Arts notes

Art Tougeau parade just around corner

Organizers of the Art Tougeau parade hope creative types from across the area are preparing their wheeled art vehicles for the eighth annual event.

The parade will be May 3 in downtown Lawrence.

All mobile art creations are welcome. The only requirement is that they maintain the parade’s pace of five miles per hour.

Art Tougeau has featured national-caliber art cars from Houston, St. Louis, Fayetteville, Ark., and Omaha, Neb. Local entries range from the sublime to the bizarre and represent the efforts of senior citizens, special needs groups and children. Above, the Van Go Mobile Arts van passes through downtown Lawrence in a previous parade.

This year’s parade will have a new route, beginning at the Lawrence Arts Center, 940 N.H., then rolling south to 11th Street, west to Massachusetts, north on Massachusetts to Seventh, east to New Hampshire, then back south to the Arts Center.

A $15 entry donation is requested, but entries by children are free. Fully paid entrants will be eligible for prizes and trophies.

Singer-songwriter brings folk fusion to Lawrence

Singer-songwriter Carrie Newcomer, known for her blend of folk, country and bluegrass, will be in concert at 7:30 p.m. Friday at Unity Church of Lawrence, Ninth and Madeline.

New York City singer-songwriter Sam Shaber will open the show.

Tickets are $12 for the public, $9 for students and are available at Mass. Street Music and at the door.

Newcomer’s latest CD, “The Gathering of Spirits,” has won rave reviews across the nation.

More information is at www.westsidefolk.org and 865-FOLK.

KU quartet places at singing competition

Random Harmony, a barbershop quartet composed of four Kansas University students, won second place in the Central States District convention of the Society for the Preservation and Encouragement of Barbershop Quartet Singing in America on April 5 in Lincoln, Neb.

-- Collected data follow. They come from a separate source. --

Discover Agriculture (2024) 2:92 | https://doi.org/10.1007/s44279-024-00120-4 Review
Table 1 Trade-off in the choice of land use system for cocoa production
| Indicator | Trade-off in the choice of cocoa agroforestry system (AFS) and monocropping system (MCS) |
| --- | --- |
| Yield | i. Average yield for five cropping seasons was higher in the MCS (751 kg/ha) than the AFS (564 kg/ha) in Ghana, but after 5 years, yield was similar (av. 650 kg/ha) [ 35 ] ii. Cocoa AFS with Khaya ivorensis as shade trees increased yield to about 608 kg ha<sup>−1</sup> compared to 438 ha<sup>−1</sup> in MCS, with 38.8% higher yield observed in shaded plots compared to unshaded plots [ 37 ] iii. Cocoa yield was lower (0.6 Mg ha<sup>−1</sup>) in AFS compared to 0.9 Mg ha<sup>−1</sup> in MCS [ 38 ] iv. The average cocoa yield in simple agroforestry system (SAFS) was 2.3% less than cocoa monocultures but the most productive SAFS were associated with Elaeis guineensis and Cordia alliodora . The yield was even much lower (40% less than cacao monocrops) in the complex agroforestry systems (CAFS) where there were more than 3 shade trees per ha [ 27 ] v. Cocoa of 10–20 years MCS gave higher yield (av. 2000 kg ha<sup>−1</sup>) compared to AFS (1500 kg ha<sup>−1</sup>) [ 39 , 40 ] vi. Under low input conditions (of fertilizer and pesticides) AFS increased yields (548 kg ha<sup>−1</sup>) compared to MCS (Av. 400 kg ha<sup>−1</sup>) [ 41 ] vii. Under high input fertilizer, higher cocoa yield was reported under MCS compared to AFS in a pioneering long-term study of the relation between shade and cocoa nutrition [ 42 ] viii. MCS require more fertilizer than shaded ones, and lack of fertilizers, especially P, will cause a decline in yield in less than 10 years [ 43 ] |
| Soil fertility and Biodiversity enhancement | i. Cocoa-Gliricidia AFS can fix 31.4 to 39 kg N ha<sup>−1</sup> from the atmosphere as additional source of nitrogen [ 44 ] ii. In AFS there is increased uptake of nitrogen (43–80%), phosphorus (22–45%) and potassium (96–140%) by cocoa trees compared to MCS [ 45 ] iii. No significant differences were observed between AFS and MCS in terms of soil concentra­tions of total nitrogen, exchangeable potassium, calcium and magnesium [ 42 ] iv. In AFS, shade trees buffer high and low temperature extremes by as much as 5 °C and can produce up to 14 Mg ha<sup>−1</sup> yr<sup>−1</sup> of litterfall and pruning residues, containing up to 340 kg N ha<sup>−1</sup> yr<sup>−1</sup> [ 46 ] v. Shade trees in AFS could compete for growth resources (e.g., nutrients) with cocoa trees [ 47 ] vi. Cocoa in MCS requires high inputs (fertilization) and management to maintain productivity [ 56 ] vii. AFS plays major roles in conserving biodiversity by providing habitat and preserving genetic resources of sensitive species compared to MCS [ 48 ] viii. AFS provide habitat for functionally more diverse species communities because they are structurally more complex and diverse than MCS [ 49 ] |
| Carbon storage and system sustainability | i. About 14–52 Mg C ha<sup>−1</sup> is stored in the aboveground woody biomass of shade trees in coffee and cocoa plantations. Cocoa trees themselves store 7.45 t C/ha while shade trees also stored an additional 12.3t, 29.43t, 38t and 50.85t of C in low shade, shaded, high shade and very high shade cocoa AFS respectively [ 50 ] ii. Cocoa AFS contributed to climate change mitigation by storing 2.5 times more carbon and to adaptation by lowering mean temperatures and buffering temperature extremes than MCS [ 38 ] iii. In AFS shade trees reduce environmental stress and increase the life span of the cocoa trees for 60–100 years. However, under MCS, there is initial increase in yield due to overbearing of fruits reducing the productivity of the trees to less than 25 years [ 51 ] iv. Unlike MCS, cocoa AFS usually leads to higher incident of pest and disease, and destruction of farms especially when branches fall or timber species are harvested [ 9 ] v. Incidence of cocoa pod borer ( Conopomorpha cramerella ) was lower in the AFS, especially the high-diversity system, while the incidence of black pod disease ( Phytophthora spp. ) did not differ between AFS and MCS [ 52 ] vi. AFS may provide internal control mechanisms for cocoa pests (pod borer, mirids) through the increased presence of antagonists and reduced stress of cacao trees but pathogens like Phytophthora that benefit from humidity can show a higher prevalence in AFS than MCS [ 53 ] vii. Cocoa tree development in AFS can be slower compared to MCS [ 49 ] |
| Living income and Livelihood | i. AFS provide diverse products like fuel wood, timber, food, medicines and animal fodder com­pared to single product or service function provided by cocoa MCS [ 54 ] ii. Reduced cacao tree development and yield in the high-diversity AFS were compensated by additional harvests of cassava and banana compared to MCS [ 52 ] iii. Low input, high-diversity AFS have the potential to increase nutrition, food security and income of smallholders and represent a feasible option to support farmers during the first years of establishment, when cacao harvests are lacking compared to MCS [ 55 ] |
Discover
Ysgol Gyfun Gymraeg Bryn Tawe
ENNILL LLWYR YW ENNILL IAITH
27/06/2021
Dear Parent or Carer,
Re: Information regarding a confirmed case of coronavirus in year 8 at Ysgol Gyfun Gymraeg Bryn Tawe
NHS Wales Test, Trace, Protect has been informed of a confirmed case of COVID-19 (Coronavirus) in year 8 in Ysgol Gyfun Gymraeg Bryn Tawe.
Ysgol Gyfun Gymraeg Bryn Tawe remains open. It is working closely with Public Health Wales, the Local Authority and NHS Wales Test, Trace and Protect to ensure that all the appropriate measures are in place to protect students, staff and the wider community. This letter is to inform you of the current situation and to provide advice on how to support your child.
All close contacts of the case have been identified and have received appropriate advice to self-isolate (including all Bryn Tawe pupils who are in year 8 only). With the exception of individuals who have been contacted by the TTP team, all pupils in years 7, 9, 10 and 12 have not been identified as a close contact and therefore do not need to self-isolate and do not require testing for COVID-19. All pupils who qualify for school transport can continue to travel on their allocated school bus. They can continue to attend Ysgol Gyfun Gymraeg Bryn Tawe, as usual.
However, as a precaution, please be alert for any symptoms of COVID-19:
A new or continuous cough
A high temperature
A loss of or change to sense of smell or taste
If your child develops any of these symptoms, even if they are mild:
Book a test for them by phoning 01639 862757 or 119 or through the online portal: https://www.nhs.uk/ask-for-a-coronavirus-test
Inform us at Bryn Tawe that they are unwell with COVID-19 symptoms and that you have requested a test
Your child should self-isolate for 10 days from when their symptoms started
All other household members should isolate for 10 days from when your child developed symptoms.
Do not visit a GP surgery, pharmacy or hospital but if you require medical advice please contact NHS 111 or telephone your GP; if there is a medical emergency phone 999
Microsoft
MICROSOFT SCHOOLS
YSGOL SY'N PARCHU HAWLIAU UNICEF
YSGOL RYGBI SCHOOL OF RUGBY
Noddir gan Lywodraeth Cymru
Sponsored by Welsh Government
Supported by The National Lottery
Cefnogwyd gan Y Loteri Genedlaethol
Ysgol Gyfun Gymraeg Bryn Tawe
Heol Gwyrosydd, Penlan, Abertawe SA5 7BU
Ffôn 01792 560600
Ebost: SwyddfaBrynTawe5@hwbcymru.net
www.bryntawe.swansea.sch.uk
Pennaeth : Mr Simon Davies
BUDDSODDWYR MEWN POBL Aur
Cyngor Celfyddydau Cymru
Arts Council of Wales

The KU quartet sang “If You Had All the World and Its Gold” and “I Never See Maggie Alone.”

Shaun Whisler, Olathe senior, and Michael L. Brown, Perry junior, founded the quartet in November 2000. Whisler, bass, and Brown, baritone, recruited KU music students Josh Abel, Eudora tenor, and Dustin Peterson, Douglass senior, lead singer and tenor. By spring 2002, they were regularly booking engagements, including a performance at the annual Vespers program and the 2002 commencement banquet.

Other schools in the district competition were Kansas State University, Wichita State University, Butler County Community College and Northwest Missouri State University. A quartet from Doane College in Crete, Neb., won first place.